======== Records for processing

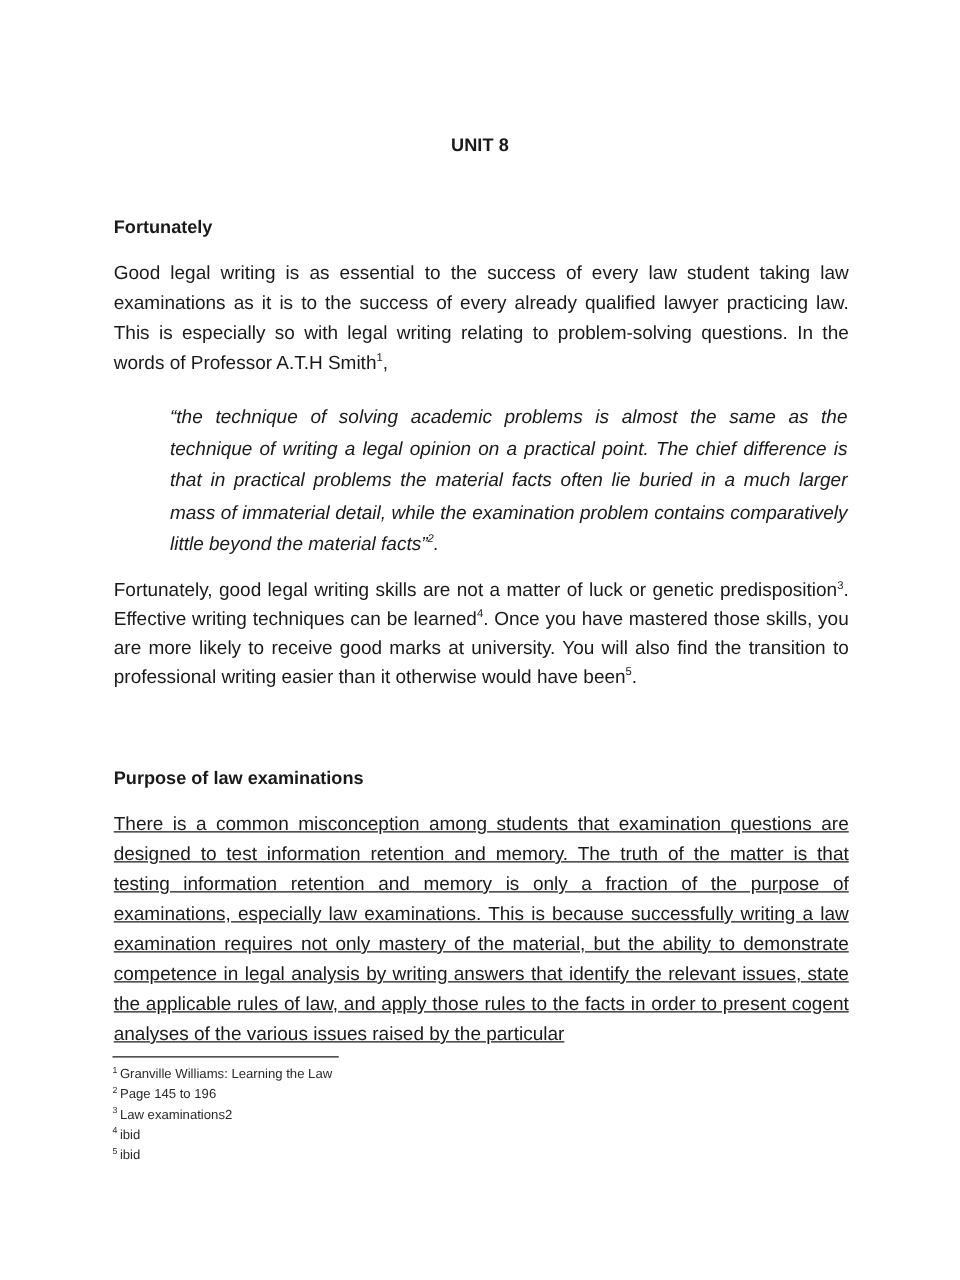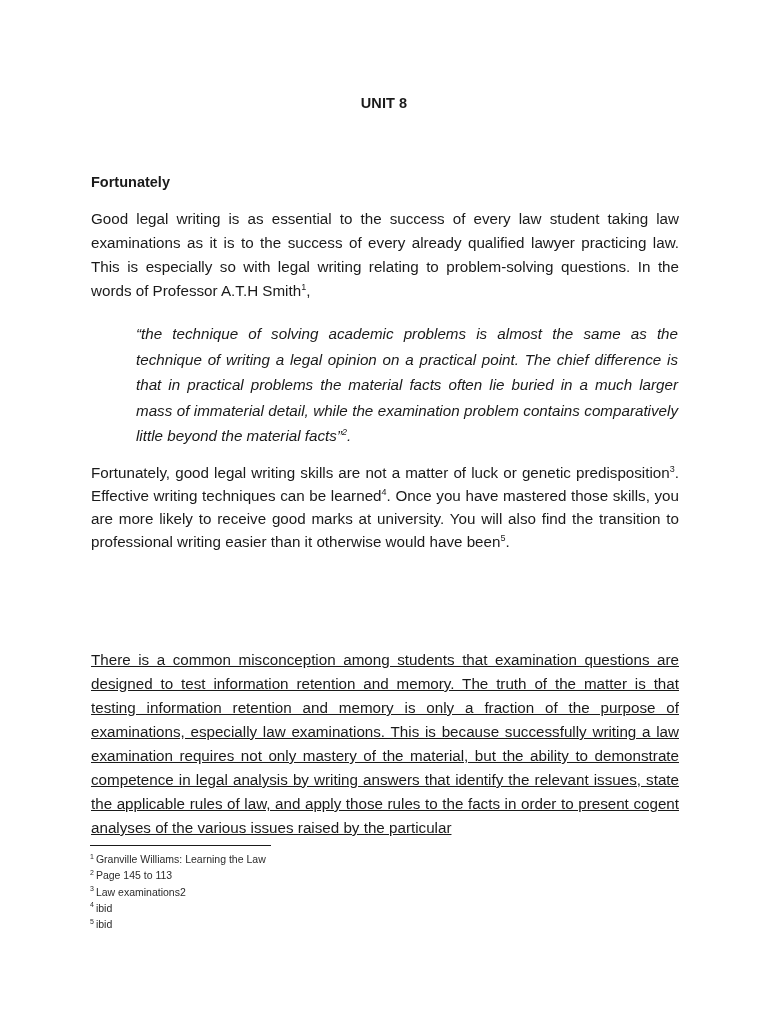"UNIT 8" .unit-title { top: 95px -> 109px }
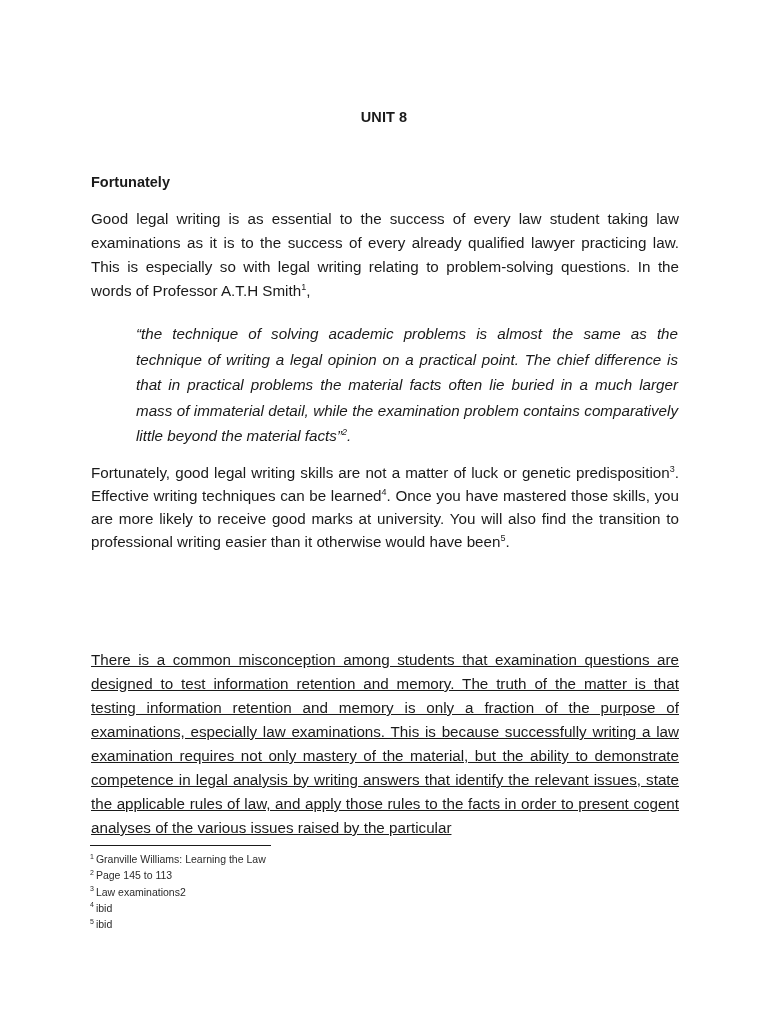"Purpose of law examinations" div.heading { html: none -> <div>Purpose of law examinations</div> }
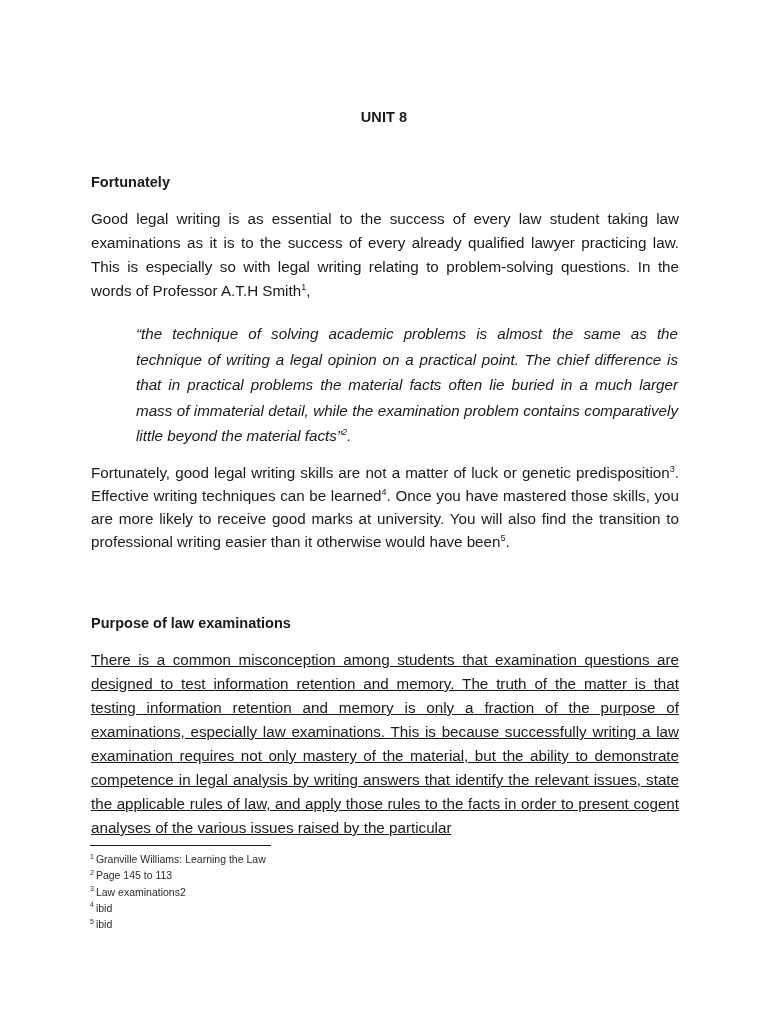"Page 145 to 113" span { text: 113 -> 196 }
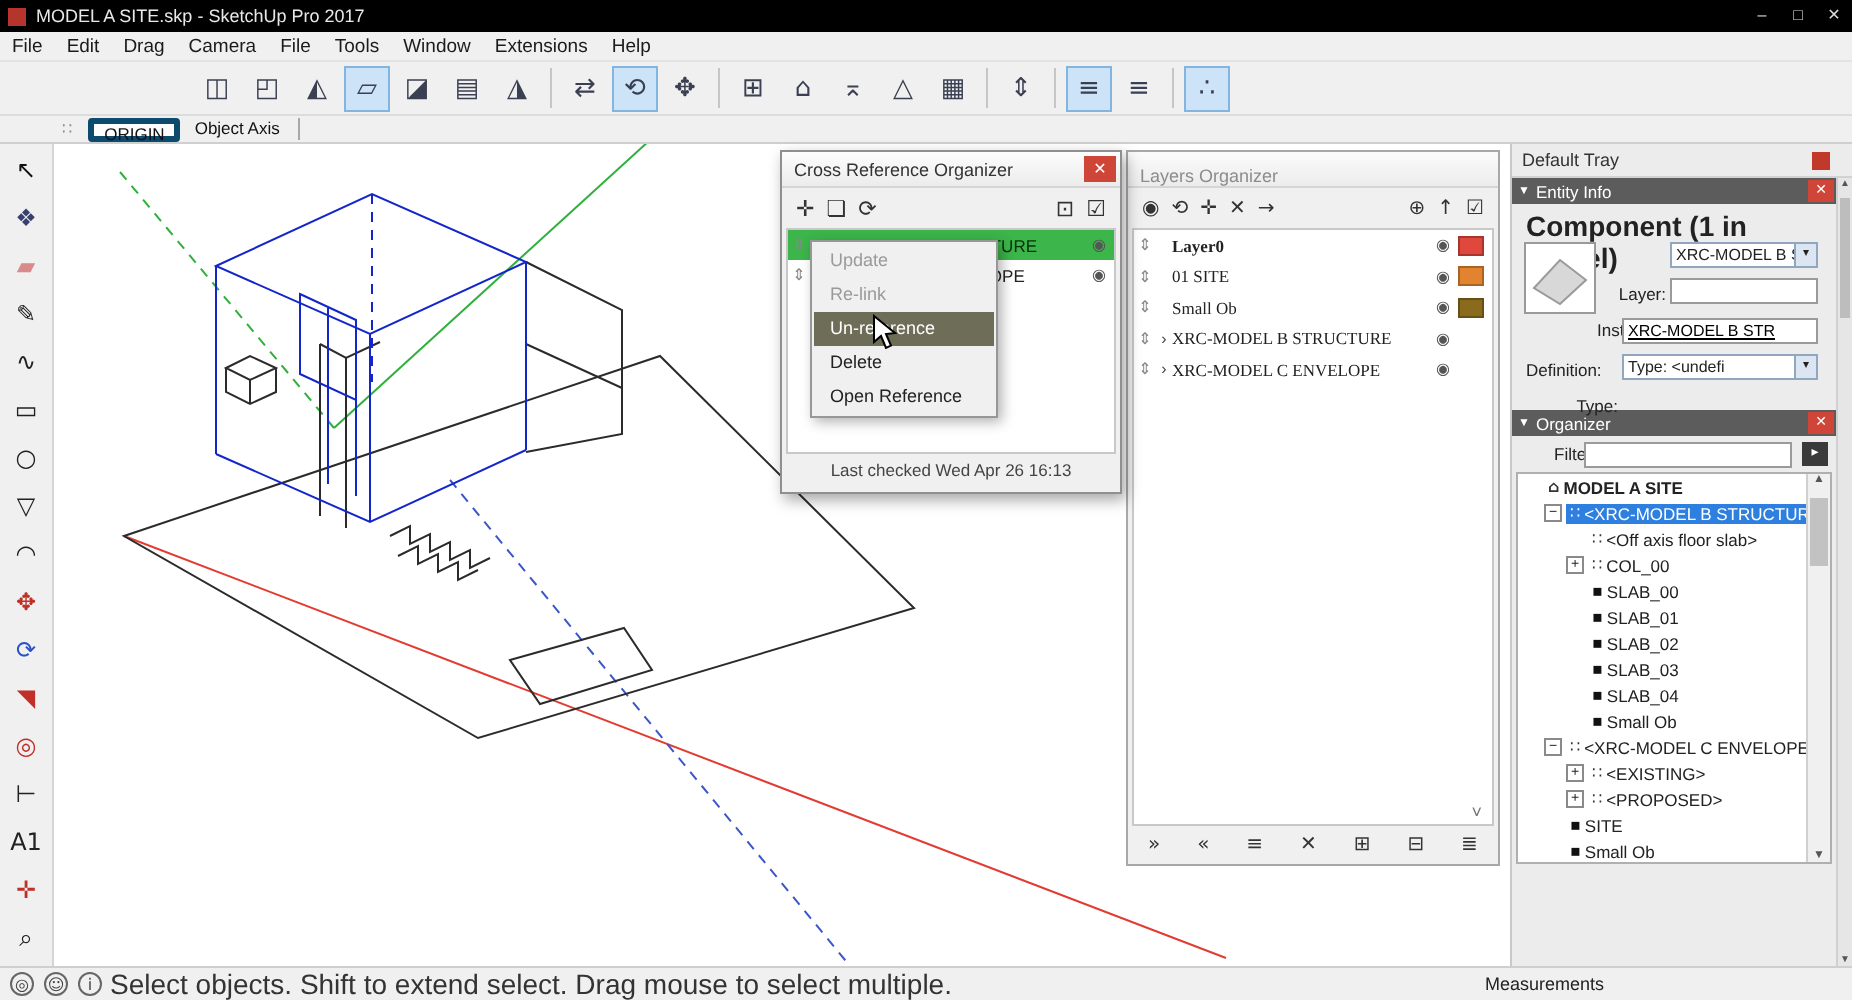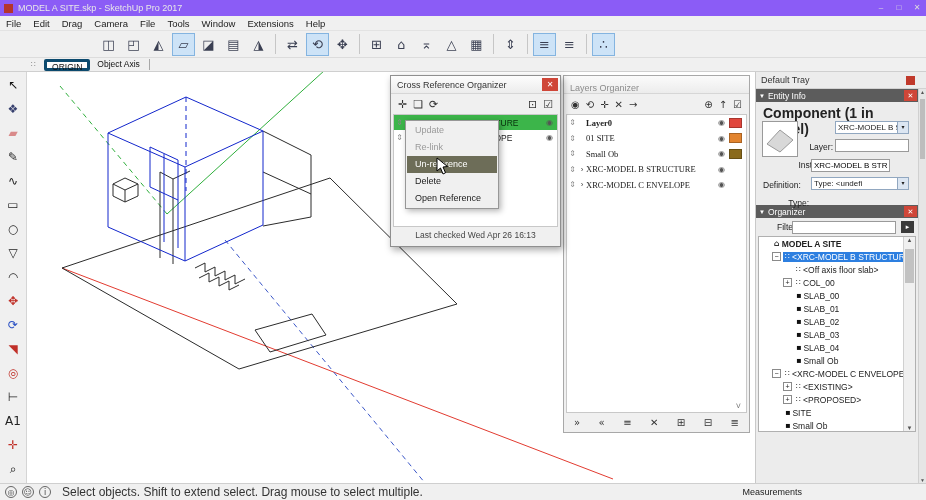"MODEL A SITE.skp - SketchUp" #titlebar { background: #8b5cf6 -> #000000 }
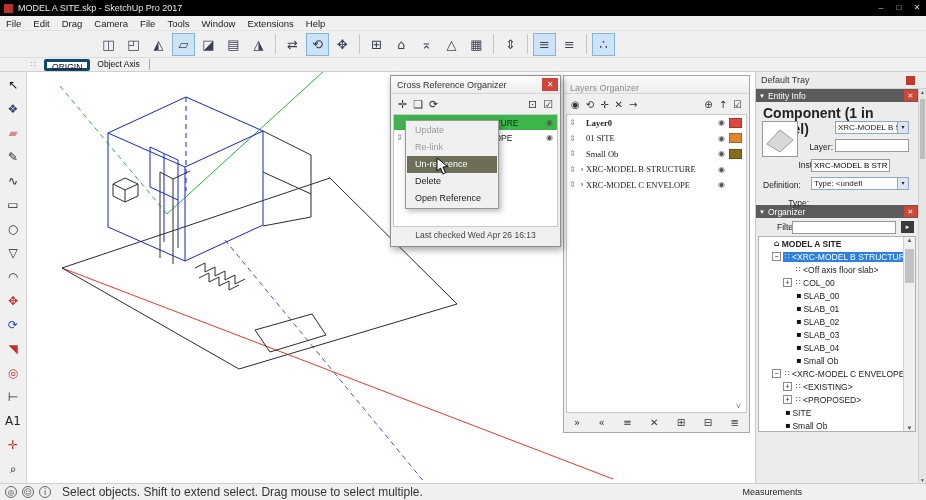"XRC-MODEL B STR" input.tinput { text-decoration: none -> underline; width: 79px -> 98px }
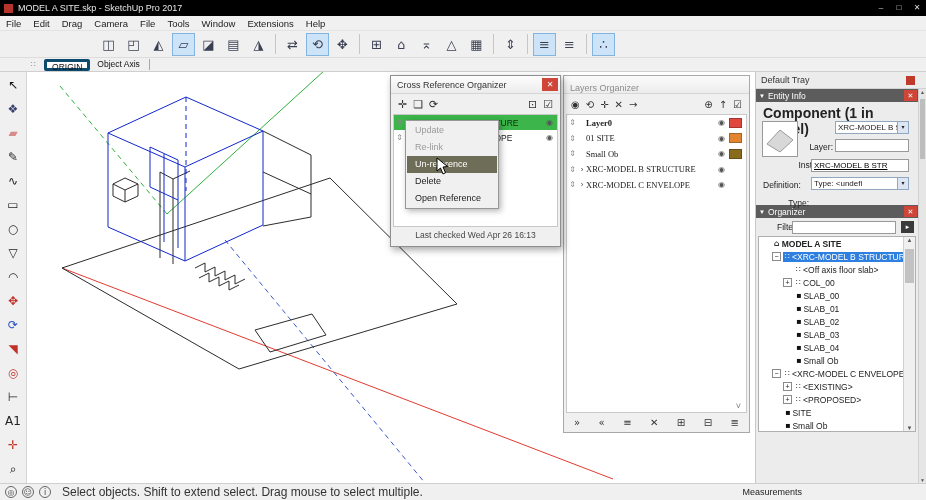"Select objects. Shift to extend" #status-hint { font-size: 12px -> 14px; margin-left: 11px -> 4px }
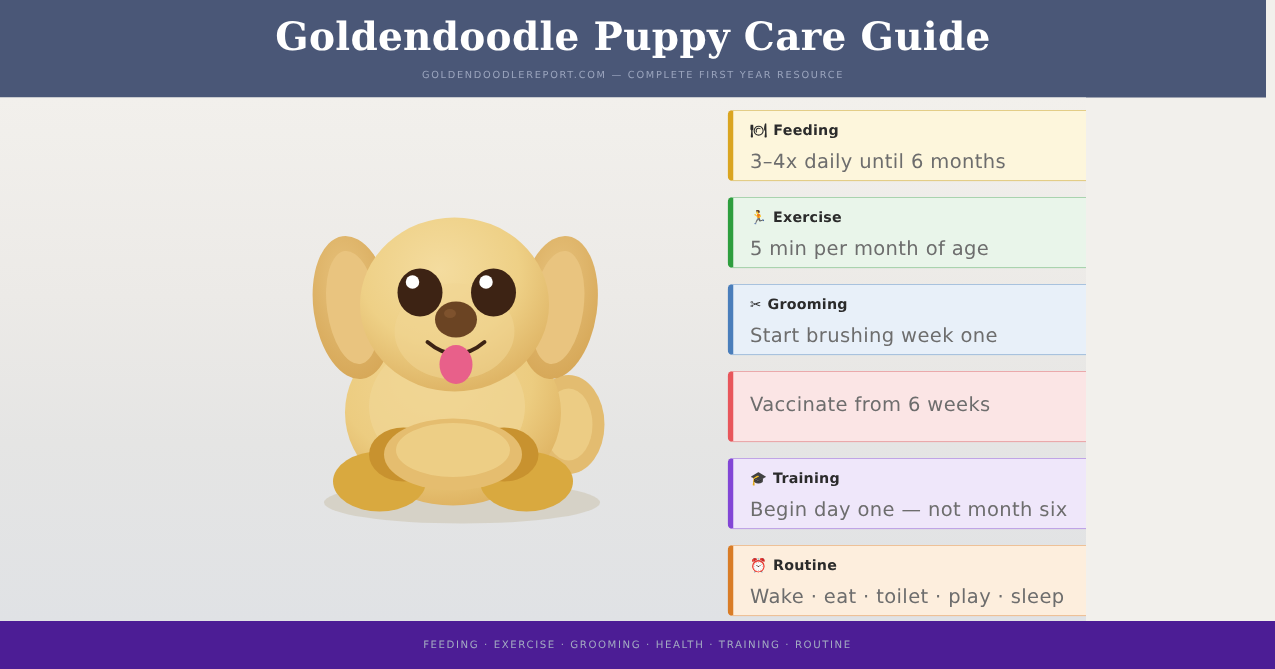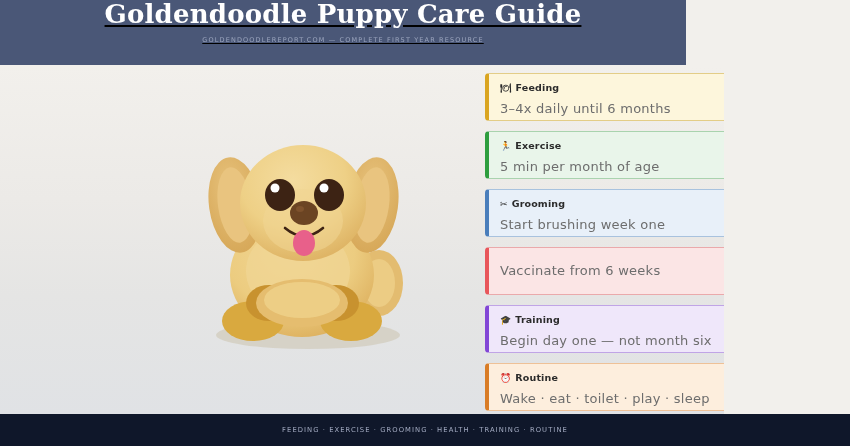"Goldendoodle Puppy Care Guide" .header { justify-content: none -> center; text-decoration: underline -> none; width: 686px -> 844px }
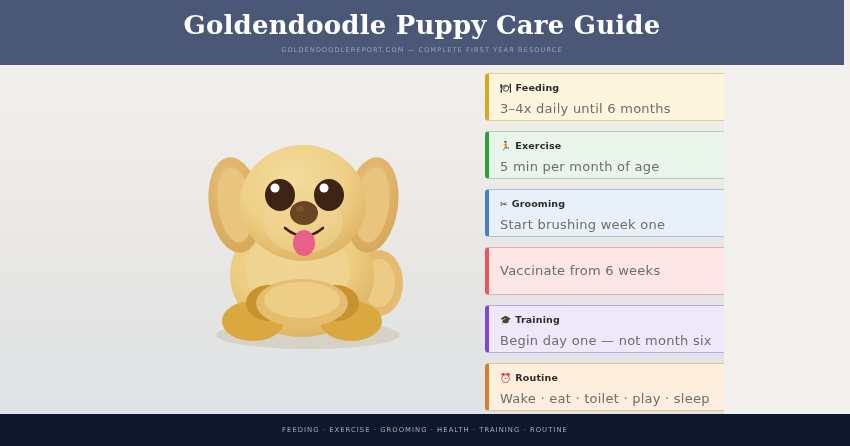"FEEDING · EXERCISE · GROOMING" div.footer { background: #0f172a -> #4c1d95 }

================

| Work instructions |
Write out the data word for word. Any picture is to be skipped.

| Completed exercise |
"UNIT 8" .unit-title { top: 95px -> 109px }
"Purpose of law examinations" div.heading { html: none -> <div>Purpose of law examinations</div> }
"Page 145 to 113" span { text: 113 -> 196 }
"MODEL A SITE.skp - SketchUp" #titlebar { background: #8b5cf6 -> #000000 }
"XRC-MODEL B STR" input.tinput { text-decoration: none -> underline; width: 79px -> 98px }
"Select objects. Shift to extend" #status-hint { font-size: 12px -> 14px; margin-left: 11px -> 4px }
"Goldendoodle Puppy Care Guide" .header { justify-content: none -> center; text-decoration: underline -> none; width: 686px -> 844px }
"FEEDING · EXERCISE · GROOMING" div.footer { background: #0f172a -> #4c1d95 }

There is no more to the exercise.